■ Task: Reproduce the chicken tikka masala blog post below in full, word for word.

■ Document excerpt:
+ + + +
We’re in the depths of comfort-food time. I feel like I’ve been eating more comfort food than I have for a long time–you’ll see some more examples from my table soon enough. For everyone involved, I hope that they’ll be ready way before swimsuit season comes around.
One thing I’ve learned from all this comfort food I’m eating, though, is that it the recipes for it make a lot of servings. Maybe part of the comfort you get from them is peace of mind from not cooking for a few days? I don’t really consider not cooking comforting, and I think we’re in the same camp since you’re reading a food blog, but it can be really nice to come home and eat leftovers for a few nights.
Since this recipe appears enormously long on my screen (like the number of servings it provides), I’m going to be brief today: Chicken tikka masala might not be what you automatically think of when you think of comfort food, but it definitely qualifies. Warm, satisfying and deliciously spiced with the creamy tomato sauce, chicken tikka masala can comfort me all through winter if it’d like to. Although there are several steps and it dirties more dishes my ideal recipe, it is the meal to pull out when you need a little more pep in your step, and it’s actually quite simple. Eating it makes me happy, and I hope it does the same for you.
Chicken tikka masala with basmati rice pilaf
from America’s Test Kitchen’s All-Time Best Chicken Recipes
makes 8 generous servings of chicken tikka masala and 5 of the rice
Notes: I live off of leftovers, so when I need more rice, I just make another batch. You could easily double it, just be sure to use a large pot.
Generally, you can find garam masala at an international supermarket. I went to the closest international supermarket four times, and they were always out. It was horrible. But I finally got a bag from an Indian market in my hometown. It’s big, and I don’t think I’ll run out for a while.
+ + + +
■ Data extract:
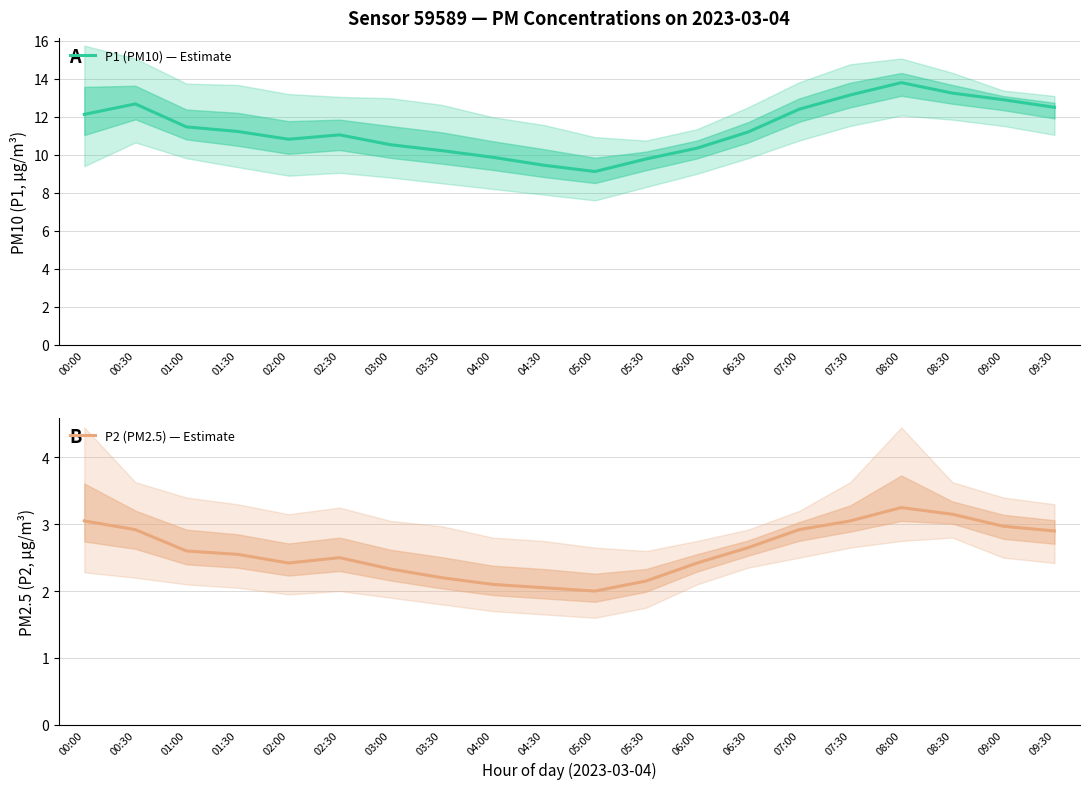

What is the difference between the maximum and minimum values in the P2 (PM2.5) — Estimate series?

1.2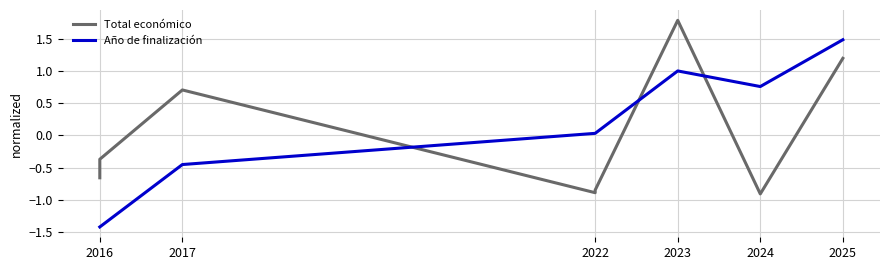

Does the chart display data point markers on the line(s)?

No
+ + + +
■ Answer section:
We’re in the depths of comfort-food time. I feel like I’ve been eating more comfort food than I have for a long time–you’ll see some more examples from my table soon enough. For everyone involved, I hope that they’ll be ready way before swimsuit season comes around.
One thing I’ve learned from all this comfort food I’m eating, though, is that it the recipes for it make a lot of servings. Maybe part of the comfort you get from them is peace of mind from not cooking for a few days? I don’t really consider not cooking comforting, and I think we’re in the same camp since you’re reading a food blog, but it can be really nice to come home and eat leftovers for a few nights.
Since this recipe appears enormously long on my screen (like the number of servings it provides), I’m going to be brief today: Chicken tikka masala might not be what you automatically think of when you think of comfort food, but it definitely qualifies. Warm, satisfying and deliciously spiced with the creamy tomato sauce, chicken tikka masala can comfort me all through winter if it’d like to. Although there are several steps and it dirties more dishes my ideal recipe, it is the meal to pull out when you need a little more pep in your step, and it’s actually quite simple. Eating it makes me happy, and I hope it does the same for you.
Chicken tikka masala with basmati rice pilaf
from America’s Test Kitchen’s All-Time Best Chicken Recipes
makes 8 generous servings of chicken tikka masala and 5 of the rice
Notes: I live off of leftovers, so when I need more rice, I just make another batch. You could easily double it, just be sure to use a large pot.
Generally, you can find garam masala at an international supermarket. I went to the closest international supermarket four times, and they were always out. It was horrible. But I finally got a bag from an Indian market in my hometown. It’s big, and I don’t think I’ll run out for a while.